A key decision point at the outset would be whether a core outcome set should be developed separately for pharmacological and non-pharmacological interventions. We suggest that an appropriate approach would be to have a minimum core outcome set common across interventions with additional outcomes agreed where relevant for the two types of interventions. For parent-directed interventions, children’s sleep outcomes are mediated by parent outcomes achieved by the intervention (for example, parental acquisition of new knowledge and understanding of sleep, training in managing sleep disturbance). Formalising and refining a theory of change for such interventions would support and inform the development of a core outcome set. This is relevant for both child and parent outcomes. Additionally, consideration is required of the variation across different types of neurodisability, where there may be desirable outcomes for one group not shared by other groups. The alternatives are to develop separate core outcome sets for children with sleep disturbance for each neurodisability or to have an overall consensus building exercise that prioritises a minimum core outcome set across conditions, with additional condition-specific outcomes identified. The latter is likely to be more feasible from a resource perspective.

Consistency in follow-up time points across studies of similar interventions, at least at the primary follow-up point, is required in order to support comparisons between studies in future systematic reviews and meta-analyses. This will require reaching consensus with regard to the most clinically meaningful follow-up time points, and whether evaluations should also seek to investigate maintenance of outcomes. Again, for non-pharmacological studies in particular, this would benefit from being based on an evidence-informed theory of change as the implementation of newly acquired knowledge and skills in managing a child’s sleep may take time to have an effect. The final follow-up time-point for most studies in our effectiveness review only allowed consideration of short-term outcomes. Future studies need to consider what longer-term follow-ups should be incorporated into study designs.

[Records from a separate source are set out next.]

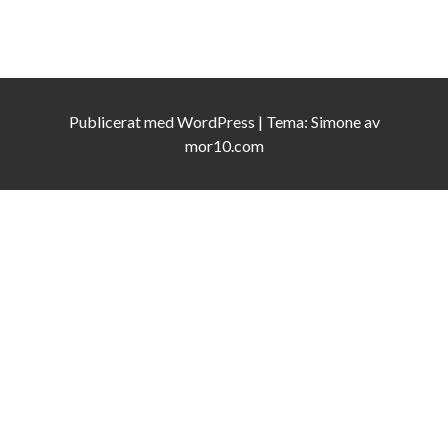
Publicerat med
WordPress
|
Tema:
Simone
av
mor10.com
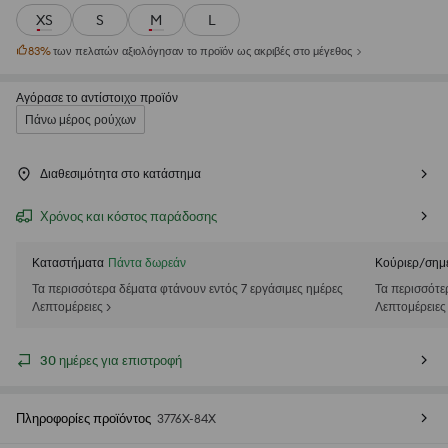
XS
S
M
L
83
%
των πελατών αξιολόγησαν το προϊόν ως ακριβές στο μέγεθος
Αγόρασε το αντίστοιχο προϊόν
Πάνω μέρος ρούχων
Διαθεσιμότητα στο κατάστημα
Χρόνος και κόστος παράδοσης
Καταστήματα
Πάντα δωρεάν
Κούριερ/σημ
Τα περισσότερα δέματα φτάνουν εντός 7 εργάσιμες ημέρες
Τα περισσότε
Λεπτομέρειες >
Λεπτομέρειες
30 ημέρες για επιστροφή
Πληροφορίες προϊόντος
3776X-84X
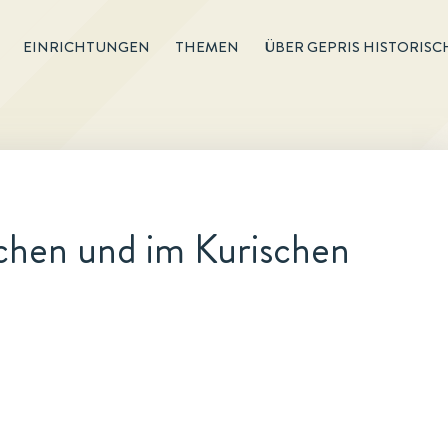
EINRICHTUNGEN
THEMEN
ÜBER GEPRIS HISTORISC
chen und im Kurischen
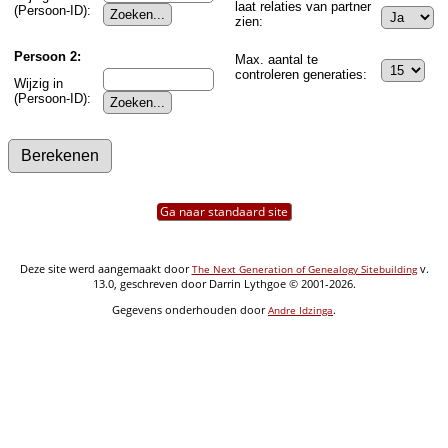
laat relaties van partner
(Persoon-ID):
zien:
Persoon 2:
Max. aantal te
controleren generaties:
Wijzig in
(Persoon-ID):
Ga naar standaard site
Deze site werd aangemaakt door
v.
The Next Generation of Genealogy Sitebuilding
13.0, geschreven door Darrin Lythgoe © 2001-2026.
Gegevens onderhouden door
.
Andre Idzinga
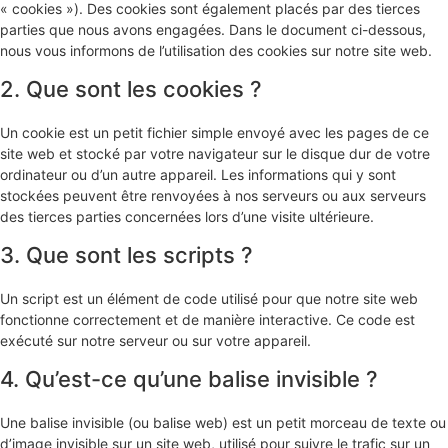
« cookies »). Des cookies sont également placés par des tierces
parties que nous avons engagées. Dans le document ci-dessous,
nous vous informons de l’utilisation des cookies sur notre site web.
2. Que sont les cookies ?
Un cookie est un petit fichier simple envoyé avec les pages de ce
site web et stocké par votre navigateur sur le disque dur de votre
ordinateur ou d’un autre appareil. Les informations qui y sont
stockées peuvent être renvoyées à nos serveurs ou aux serveurs
des tierces parties concernées lors d’une visite ultérieure.
3. Que sont les scripts ?
Un script est un élément de code utilisé pour que notre site web
fonctionne correctement et de manière interactive. Ce code est
exécuté sur notre serveur ou sur votre appareil.
4. Qu’est-ce qu’une balise invisible ?
Une balise invisible (ou balise web) est un petit morceau de texte ou
d’image invisible sur un site web, utilisé pour suivre le trafic sur un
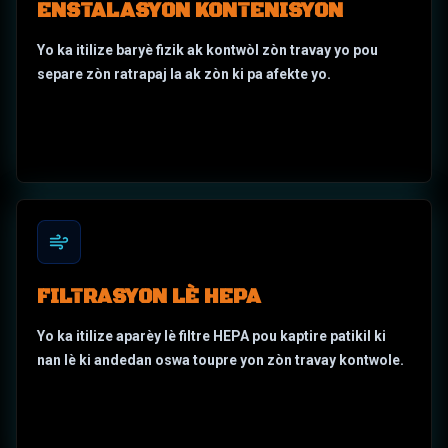
ENSTALASYON KONTENISYON
Yo ka itilize baryè fizik ak kontwòl zòn travay yo pou
separe zòn ratrapaj la ak zòn ki pa afekte yo.
FILTRASYON LÈ HEPA
Yo ka itilize aparèy lè filtre HEPA pou kaptire patikil ki
nan lè ki andedan oswa toupre yon zòn travay kontwole.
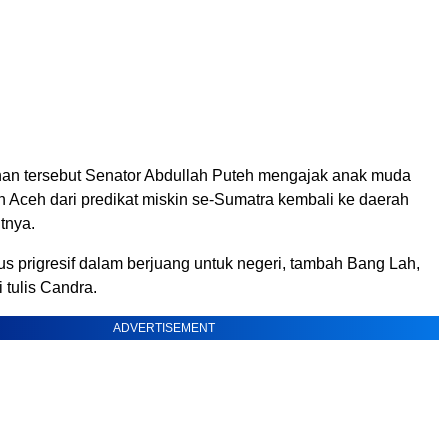
n tersebut Senator Abdullah Puteh mengajak anak muda
 Aceh dari predikat miskin se-Sumatra kembali ke daerah
tnya.
s prigresif dalam berjuang untuk negeri, tambah Bang Lah,
 tulis Candra.
ADVERTISEMENT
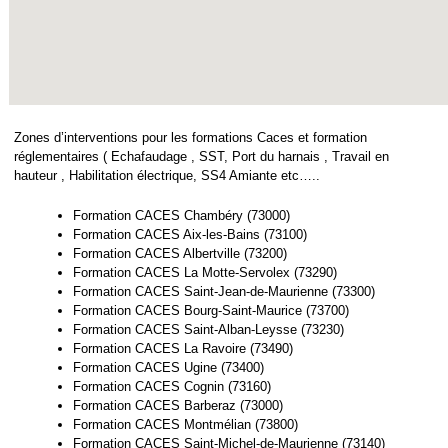
Zones d’interventions pour les formations Caces et formation
réglementaires ( Echafaudage , SST, Port du harnais , Travail en
hauteur , Habilitation électrique, SS4 Amiante etc…..
Formation CACES Chambéry (73000)
Formation CACES Aix-les-Bains (73100)
Formation CACES Albertville (73200)
Formation CACES La Motte-Servolex (73290)
Formation CACES Saint-Jean-de-Maurienne (73300)
Formation CACES Bourg-Saint-Maurice (73700)
Formation CACES Saint-Alban-Leysse (73230)
Formation CACES La Ravoire (73490)
Formation CACES Ugine (73400)
Formation CACES Cognin (73160)
Formation CACES Barberaz (73000)
Formation CACES Montmélian (73800)
Formation CACES Saint-Michel-de-Maurienne (73140)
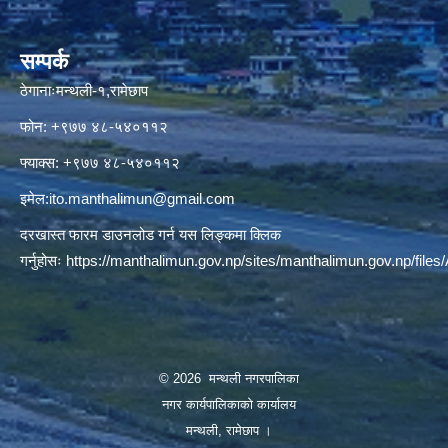
सम्पर्क
ठेगानाःमन्थली-१,रामेछाप
फोन: +९७७ ४८-५४०११२
फ्याक्स: +९७७ ४८-५४०११२
इमेल:
ito.manthalimun@gmail.com
दरखास्त फारम डाउनलोड गर्न यस लिङ्कमा क्लिक
गर्नुहोसः
https://manthalimun.gov.np/sites/manthalimun.gov.np/files/A
© 2026 मन्थली नगरपालिका
नगर कार्यपालिकाको कार्यालय
मन्थली, रामेछाप ।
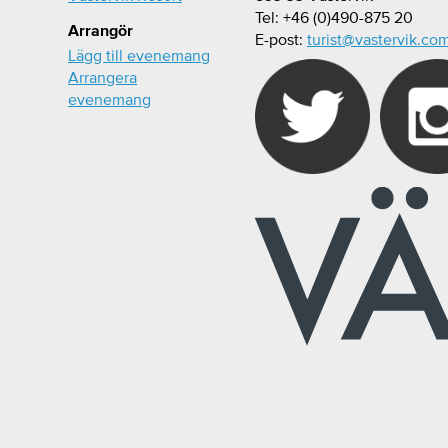
Tel: +46 (0)490-875 20
Arrangör
E-post:
turist@vastervik.co
Lägg till evenemang
Arrangera
evenemang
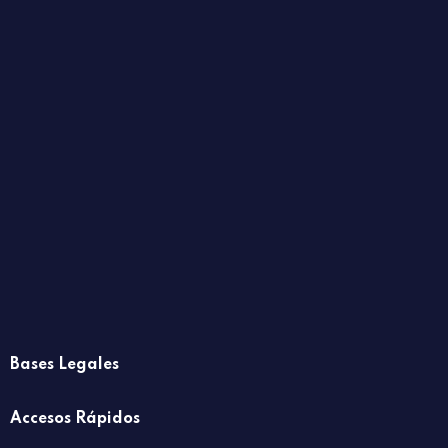
Bases Legales
Accesos Rápidos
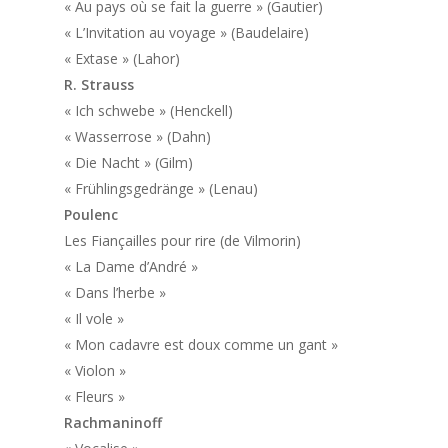
« Au pays où se fait la guerre » (Gautier)
« L’Invitation au voyage » (Baudelaire)
« Extase » (Lahor)
R. Strauss
« Ich schwebe » (Henckell)
« Wasserrose » (Dahn)
« Die Nacht » (Gilm)
« Frühlingsgedränge » (Lenau)
Poulenc
Les Fiançailles pour rire
(de Vilmorin)
« La Dame d’André »
« Dans l’herbe »
« Il vole »
« Mon cadavre est doux comme un gant »
« Violon »
« Fleurs »
Rachmaninoff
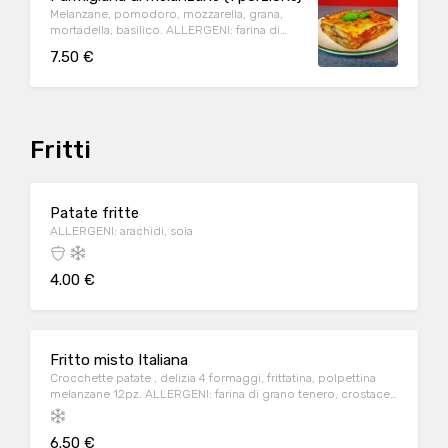
Melanzane, pomodoro, mozzarella, grana,
mortadella, basilico. ALLERGENI: farina di
frumento , pesce, soia, arachidi, latte
7.50 €
Fritti
Patate fritte
ALLERGENI: arachidi, soia
4.00 €
Fritto misto Italiana
Crocchette patate , delizia 4 formaggi, frittatina, polpettina
melanzane 12pz. ALLERGENI: farina di grano tenero, crostacei,
pesce, arachidi, soia, latte, frutta a guscio, sedano, senape,
anidride solforosa e solfiti
6.50 €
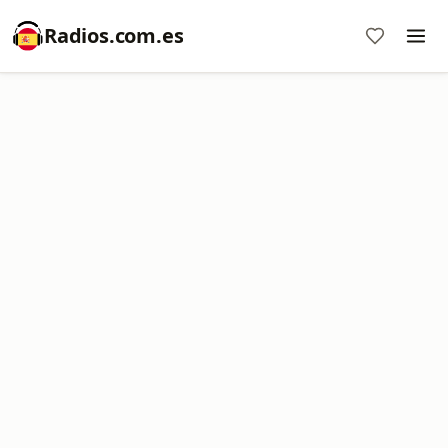
Radios.com.es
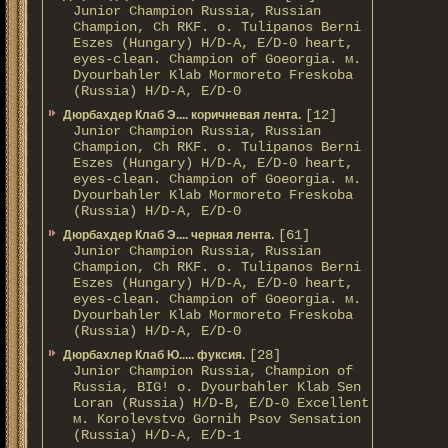
Junior Champion Russia, Russian
Champion, Ch RKF. о. Tulipanos Berni
Eszes (Hungary) H/D-A, E/D-0 heart,
eyes-clean. Champion of Gоeorgia. м.
Dyourbahler Klab Mormoreto Freskoba
(Russia) H/D-А, E/D-0
[12]
Дюрбахдер Клаб Э.... коричневая лента.
Junior Champion Russia, Russian
Champion, Ch RKF. о. Tulipanos Berni
Eszes (Hungary) H/D-A, E/D-0 heart,
eyes-clean. Champion of Gоeorgia. м.
Dyourbahler Klab Mormoreto Freskoba
(Russia) H/D-А, E/D-0
[61]
Дюрбахдер Клаб Э.... черная лента.
Junior Champion Russia, Russian
Champion, Ch RKF. о. Tulipanos Berni
Eszes (Hungary) H/D-A, E/D-0 heart,
eyes-clean. Champion of Gоeorgia. м.
Dyourbahler Klab Mormoreto Freskoba
(Russia) H/D-А, E/D-0
[28]
Дюрбахлер Клаб Ю..... фуксия.
Junior Champion Russia, Champion of
Russia, BIG! о. Dyourbahler Klab Sen
Loran (Russia) H/D-B, E/D-0 Excellent
м. Korolevstvo Gornih Psov Sensation
(Russia) H/D-A, E/D-1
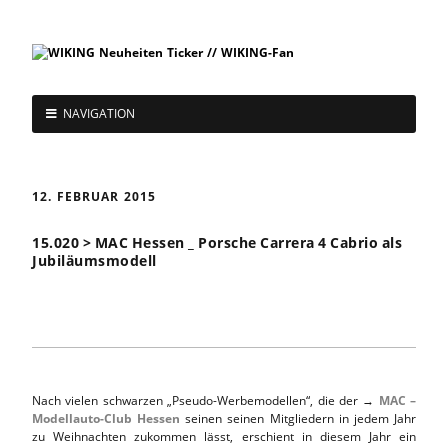
NAVIGATION
12. FEBRUAR 2015
15.020 > MAC Hessen _ Porsche Carrera 4 Cabrio als
Jubiläumsmodell
Nach vielen schwarzen „Pseudo-Werbemodellen“, die der →
MAC –
Modellauto-Club Hessen
seinen seinen Mitgliedern in jedem Jahr
zu Weihnachten zukommen lässt, erschient in diesem Jahr ein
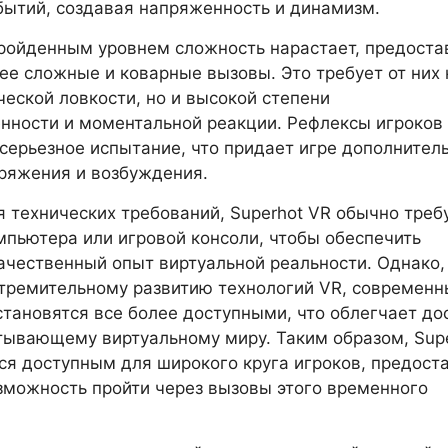
бытий, создавая напряженность и динамизм.
ройденным уровнем сложность нарастает, предоста
ее сложные и коварные вызовы. Это требует от них 
ческой ловкости, но и высокой степени
нности и моментальной реакции. Рефлексы игроков
 серьезное испытание, что придает игре дополнител
ряжения и возбуждения.
я технических требований, Superhot VR обычно треб
пьютера или игровой консоли, чтобы обеспечить
ачественный опыт виртуальной реальности. Однако,
тремительному развитию технологий VR, современн
становятся все более доступными, что облегчает до
тывающему виртуальному миру. Таким образом, Sup
ся доступным для широкого круга игроков, предост
можность пройти через вызовы этого временного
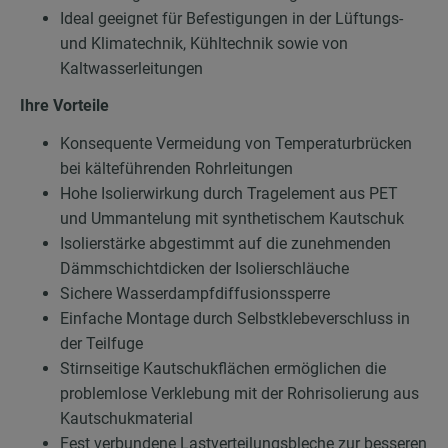
Ideal geeignet für Befestigungen in der Lüftungs-
und Klimatechnik, Kühltechnik sowie von
Kaltwasserleitungen
Ihre Vorteile
Konsequente Vermeidung von Temperaturbrücken
bei kälteführenden Rohrleitungen
Hohe Isolierwirkung durch Tragelement aus PET
und Ummantelung mit synthetischem Kautschuk
Isolierstärke abgestimmt auf die zunehmenden
Dämmschichtdicken der Isolierschläuche
Sichere Wasserdampfdiffusionssperre
Einfache Montage durch Selbstklebeverschluss in
der Teilfuge
Stirnseitige Kautschukflächen ermöglichen die
problemlose Verklebung mit der Rohrisolierung aus
Kautschukmaterial
Fest verbundene Lastverteilungsbleche zur besseren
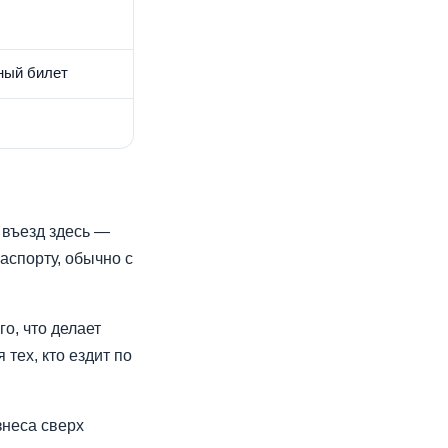
ный билет
 въезд здесь —
аспорту, обычно с
го, что делает
тех, кто ездит по
знеса сверх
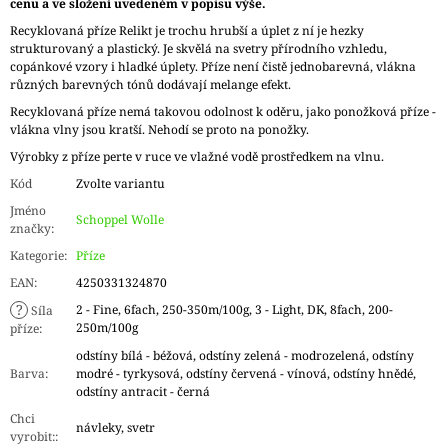
cenu a ve složení uvedeném v popisu výše.
Recyklovaná příze Relikt je trochu hrubší a úplet z ní je hezky
strukturovaný a plastický. Je skvělá na svetry přírodního vzhledu,
copánkové vzory i hladké úplety. Příze není čistě jednobarevná, vlákna
různých barevných tónů dodávají melange efekt.
Recyklovaná příze nemá takovou odolnost k oděru, jako ponožková příze -
vlákna vlny jsou kratší. Nehodí se proto na ponožky.
Výrobky z příze perte v ruce ve vlažné vodě prostředkem na vlnu.
Kód
Zvolte variantu
Jméno
Schoppel Wolle
značky
:
Kategorie
:
Příze
EAN
:
4250331324870
?
2 - Fine, 6fach, 250-350m/100g, 3 - Light, DK, 8fach, 200-
Síla
250m/100g
příze
:
odstíny bílá - béžová, odstíny zelená - modrozelená, odstíny
Barva
:
modré - tyrkysová, odstíny červená - vínová, odstíny hnědé,
odstíny antracit - černá
Chci
návleky, svetr
vyrobit:
:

Strengths and weaknesses of the study

The systematic review included a wide range of neurodisabilities and interventions in children aged 18 years or under. It therefore provides a comprehensive overview of the outcome domains assessed in this field of research and the outcome measures being used. However, we may have under-estimated the range of outcomes being assessed as this work was undertaken as part of a systematic review of effectiveness. Thus, although the outcomes of interest were very broad we did not exhaustively include all outcomes; therefore, we may have failed to identify some outcomes, for example some physiological aspects of sleep. In addition, we assigned the measures to one of a number of outcome domains, others doing the same task may allocate differently or attribute to different domains. However, these factors are unlikely to change the conclusions. The description of outcome domains and measures used provides important evidence for the field in moving towards developing a core outcome set. While these will contribute to the development of a list of outcomes for a Delphi survey, as a first stage of developing a core outcome set, it is important that this is supplemented by the views of parents and children, healthcare professionals involved in designing and delivering interventions and researchers working in the field.

Conclusion

There is a lack of consistency between studies in the outcome measures used to assess the effectiveness of interventions for non-respiratory sleep disturbances in children with neurodisabilities. This hampers evidence synthesis and creates uncertainty about the relevance of study findings to parents and children. A minimum core outcome set, with international consensus, should be developed in consultation with parents, children and young people, and those involved in supporting families.